(This story has three parts because it was too big to tell in just one post. Tomorrow night’s post.? The Beatings Will Continue Until Morale Improves and the third part What Does It All Mean?)

A half hour into April fool’s Day 2012, I was being pulled over on my town’s bypass 100 yards from my exit home. My dinner party buzz was long gone when Officer Buck-something informed me of my ten mph driving overage. My blouse wasn’t low enough to save me from the rest of the story.

When the nice officer asked if I knew my license had been expired for over a year and a half, I exclaimed “You’re sh**ing me!” And when he handed me my $70 ticket, I thanked him. He laughed when I added I’d probably be the only one thanking him this week. I wasn’t thanking him by the end of the next week.

Had I seen or received that notification of my license renewal, I’d surely have gone straight to the DMV and renewed the damn thing. I balance my check book the moment the statement comes in the mail. A look back on my 2010 calendar showed my mother’s knee operation and a large event I was planning at the same time. My brains were probably scrambled.

I arrived at Easton’s Department of Motor Vehicles early Monday morning. If I had a plan, it was to just show up and then everything would turn out fine. They refer to that as denial. A mockingbird sang loudly in the bush outside. Maybe a symbol of my innocence or my individuality which was about to be crushed into a paste. I checked in and then turned right back around to go home and fetch all the documentation the gentleman said I actually needed.

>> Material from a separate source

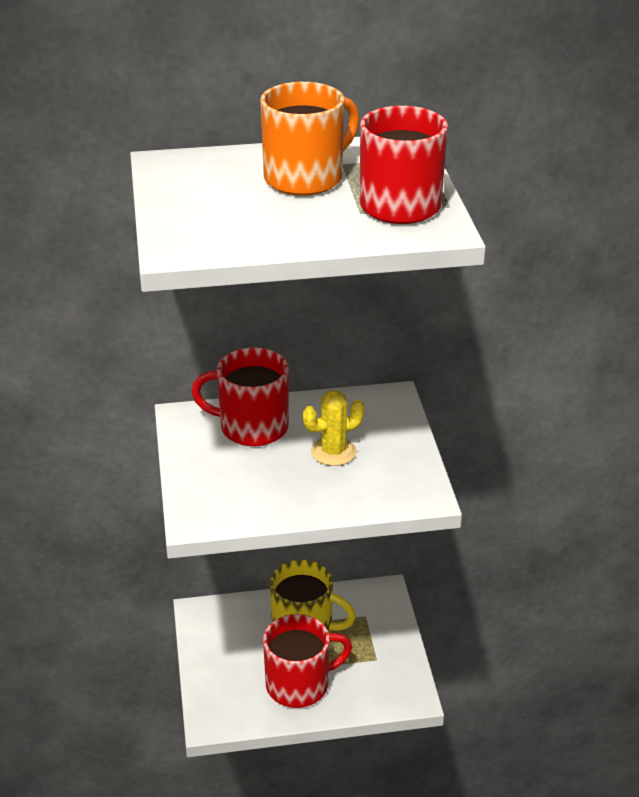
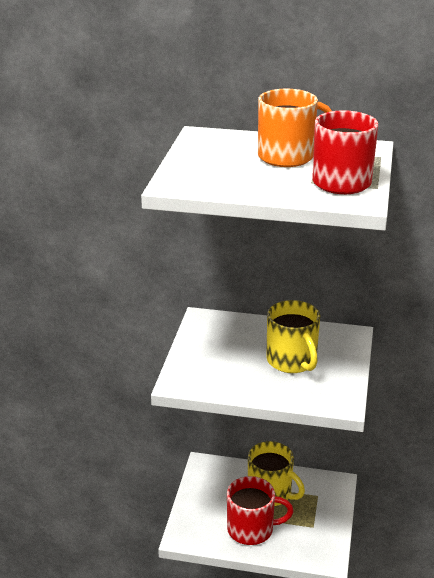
camera: 20 degrees right, 5 degrees down
(252, 427) = (244, 334): red mug -> none
(333, 452) = (292, 361): yellow cactus -> yellow mug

See, when your license has been expired for more than a year, you have to take the knowledge and drivers tests again. As I drove home, I tried to remember the catch phrase they were neurotically screaming at the end of a particular Seinfeld episode.

On my return to the DMV, the nice lady named Rochelle said the documents I brought proved I lived in my house but I needed my social security card or a recent W2 form to prove my American citizenship. My tax documents weren’t acceptable. My original Social Security card was stolen with my wallet 10 years ago. And I don’t work. Cue my first teary moment. Then the catchphrase came to me; Serenity Now!  Serenity Now!

The Social Security Administration was behind a Wal-mart 20 more miles Southeast in Cambridge. After my half hour wait with an older gentleman from deeper in the Eastern Shore who showed me a booby picture on his phone, the nice lady told me my expired driver’s license was not a valid form of ID. No real surprise there. My intuition had decided to show up during my ride there and had warned me of this possibility. Did I have a life insurance policy handy? I got teary eyed again. How about a note from my doctor? Good thing I’d been sick once and had a doctor…back in Easton.

I drove back to Easton to beg for a form from my doctor’s office signed in red, green, and blue ink but absolutely not black ink.  An hour later I was back at the SS Administration swearing that everything I told her was true. She handed me the application receipt for my card and informed me I could now go home and wait for my card to come in the mail.

“Thank you sir, may I have another?”

After driving 120 plus miles around on my expired license, I returned home to wait. My shoulders were tense, my eyelid twitched and I chewed on my lip like it was dinner. My Now had no stinky Serenity in sight.